- [WORK TO BE COMPLETED] For this exercise, output exactly the lines from the opening line of the listing through the line with "(301, 397) none -> (723, 229) //", skipping pictures.

- [RECORDS FOR THIS EXERCISE]
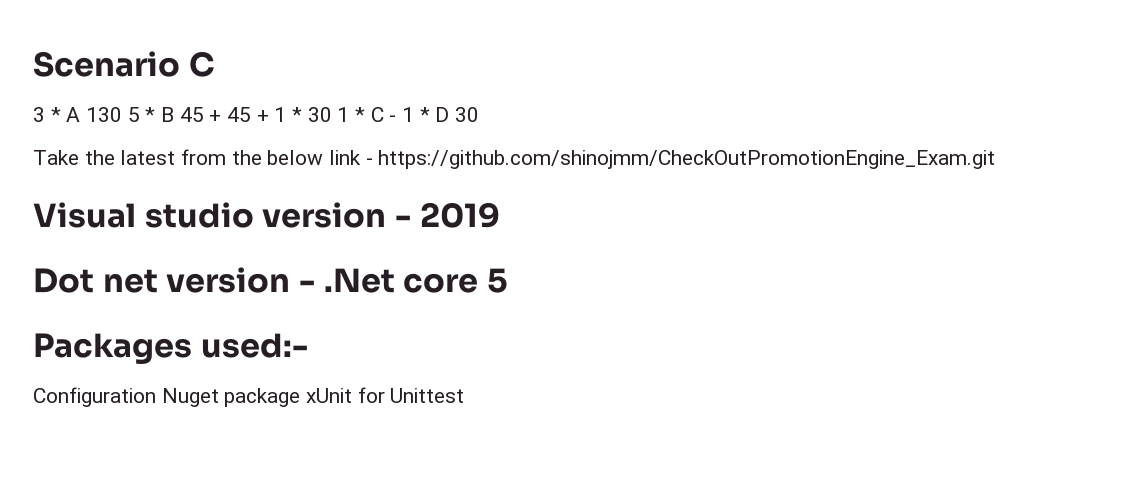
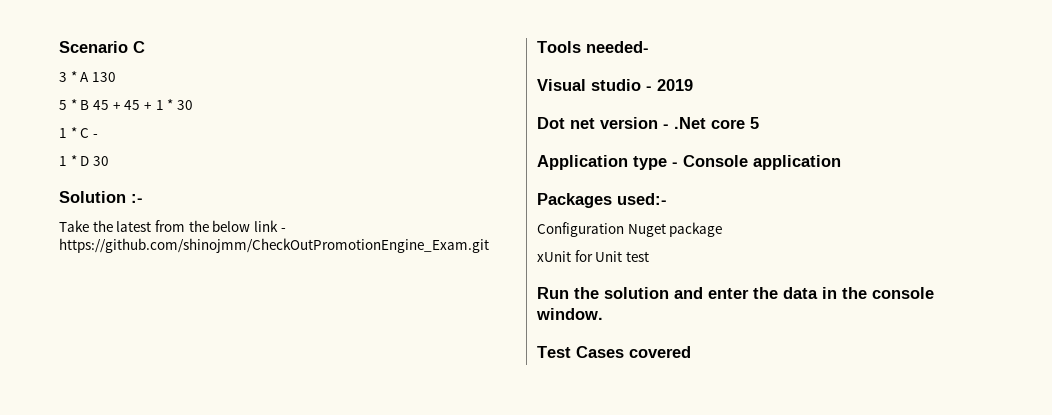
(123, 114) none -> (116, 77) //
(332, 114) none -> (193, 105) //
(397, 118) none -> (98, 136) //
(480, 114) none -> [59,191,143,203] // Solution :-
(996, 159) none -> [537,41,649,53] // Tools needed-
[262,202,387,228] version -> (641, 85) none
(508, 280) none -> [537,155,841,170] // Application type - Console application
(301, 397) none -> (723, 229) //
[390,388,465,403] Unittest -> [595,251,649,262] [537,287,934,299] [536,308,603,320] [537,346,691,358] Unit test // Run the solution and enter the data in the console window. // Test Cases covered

- [FINISHED EXERCISE]
(123, 114) none -> (116, 77) //
(332, 114) none -> (193, 105) //
(397, 118) none -> (98, 136) //
(480, 114) none -> [59,191,143,203] // Solution :-
(996, 159) none -> [537,41,649,53] // Tools needed-
[262,202,387,228] version -> (641, 85) none
(508, 280) none -> [537,155,841,170] // Application type - Console application
(301, 397) none -> (723, 229) //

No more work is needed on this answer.